> _Aufgaben_:
[1] Mit welcher Summe hatte man laut dem Artikel über die Georgien-Hilfe vor der Geberkonferenz zunächst gerechnet?
[2] Schreiben Sie aus dem Artikel über die Georgien-Hilfe den Abschnitt von „Mit der Hilfe“ bis einschließlich „betonten mehrere Geldgeber.“ wortgetreu ab.

> _Ausgangstext_:
3,4 Milliarden Euro Hilfe Wiederaufbau in Georgien
22.10.2008, 19:08 UhrGeorgien bekommt von der internationalen Gemeinschaft Finanzhilfen in Höhe von insgesamt rund 3,4 Milliarden Euro in den kommenden drei Jahren. Dies teilte EU-Außenkommissarin Benita Ferrero-Waldner nach einer Geberkonferenz in Brüssel mit.
Mit der Hilfe zum Wiederaufbau nach dem Kaukasuskrieg Anfang August sei jedoch die Erwartung verbunden, dass die Regierung von Präsident Michail Saakaschwili für mehr Rechtsstaatlichkeit, Rechte der Opposition und Medienfreiheit sorgt, betonten mehrere Geldgeber.
Das Ergebnis der Geberkonferenz liegt deutlich über den zunächst erhofften 2,4 Milliarden Euro. Allein 2,8 Milliarden Euro des jetzt in Aussicht gestellten Pakets kommen aus dem öffentlichen Bereich, weitere 650 Millionen Euro aus dem privaten Sektor. Von der Gesamtsumme sind 1,53 Milliarden Euro Zuschüsse, die restlichen 1,9 Milliarden Euro sind zinsgünstige Kredite.

> _Datenauszug_:

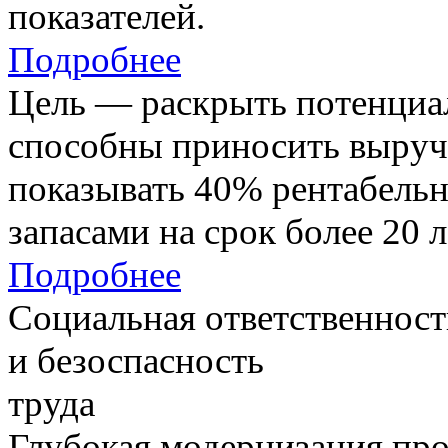
показателей.
Подробнее
Цель — раскрыть потенциал
способны приносить выруч
показывать 40% рентабель
запасами на срок более 20 л
Подробнее
Социальная ответственност
и безоспасность
труда
Глубокая модернизация про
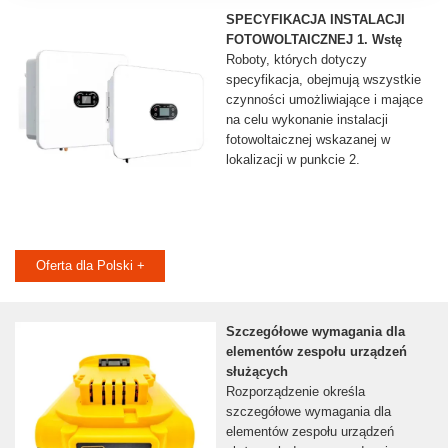
SPECYFIKACJA INSTALACJI
FOTOWOLTAICZNEJ 1. Wstę
Roboty, których dotyczy
specyfikacja, obejmują wszystkie
czynności umożliwiające i mające
na celu wykonanie instalacji
fotowoltaicznej wskazanej w
lokalizacji w punkcie 2.
Oferta dla Polski +
Szczegółowe wymagania dla
elementów zespołu urządzeń
służących
Rozporządzenie określa
szczegółowe wymagania dla
elementów zespołu urządzeń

> _Erwartete Antworten_:
[1] Mit 2,4 Milliarden Euro.

[2]
Mit der Hilfe zum Wiederaufbau nach dem Kaukasuskrieg Anfang August sei jedoch die Erwartung verbunden, dass die Regierung von Präsident Michail Saakaschwili für mehr Rechtsstaatlichkeit, Rechte der Opposition und Medienfreiheit sorgt, betonten mehrere Geldgeber.